Edebiyatımızı işgal etmiş bu gericiliği nasıl alt edeceğiz? Yıllardır gözümüzün önünde cansiperane çalıştılar; kitap ekleri çıkardılar; birbirleri hakkında yazılar yazdılar; gizli örgüt gibi birbirlerini tuttular; biz seyrettik. Bu ters akışı şimdi nasıl değiştireceğiz?
Hepimizin önünde bu deliler kervanından kurtulmanın yollarını aramak gibi bir görev duruyor. Yalnızca gerçek edebiyat yapıtları yaratmakla değil, yazdıklarımızı tanıtmakla da görevliyiz; alçakgönüllülük her yere sızan sahtekarlık karşısında tek başına bir işe yaramıyor çünkü.

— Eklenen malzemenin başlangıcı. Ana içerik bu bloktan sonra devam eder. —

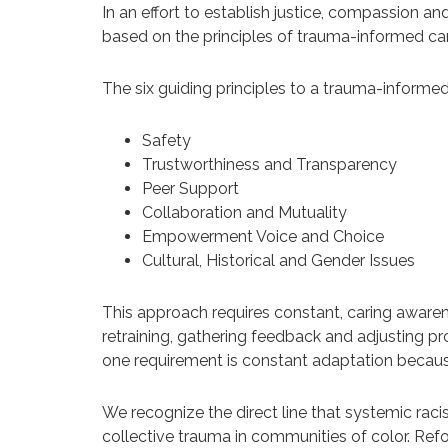
In an effort to establish justice, compassion a
based on the principles of trauma-informed car
The six guiding principles to a trauma-informe
Safety
Trustworthiness and Transparency
Peer Support
Collaboration and Mutuality
Empowerment Voice and Choice
Cultural, Historical and Gender Issues
This approach requires constant, caring awarenes
retraining, gathering feedback and adjusting pr
one requirement is constant adaptation becau
We recognize the direct line that systemic racis
collective trauma in communities of color. Re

İşte Ankara'da en büyük kitabevlerinden birinin "En çok satanlar" ve "Yeni Yayınlar" -kiralık!- raflarının tam yarısını (Yanlış okumadınız, rafların yarısı aynı kitabın yan yana konmasıyla doldurulmuştu!) Anar'ın yeni kitabının doldurduğunu görünce Galiz Kahraman nasıl olunuyor bilmiyorum ama galiz küfürler etmek geldi içimden.
Bir komiser değiliz; herkes istediğini yazmakta özgürdür ama eleştirinin de yazar ve şairlere, okurlara karşı, -Terry Eagleton'un deyimiyle- söylenmeyeni söyleme, yoldan çıkanı yola getirme, hizaya sokma görevi vardır.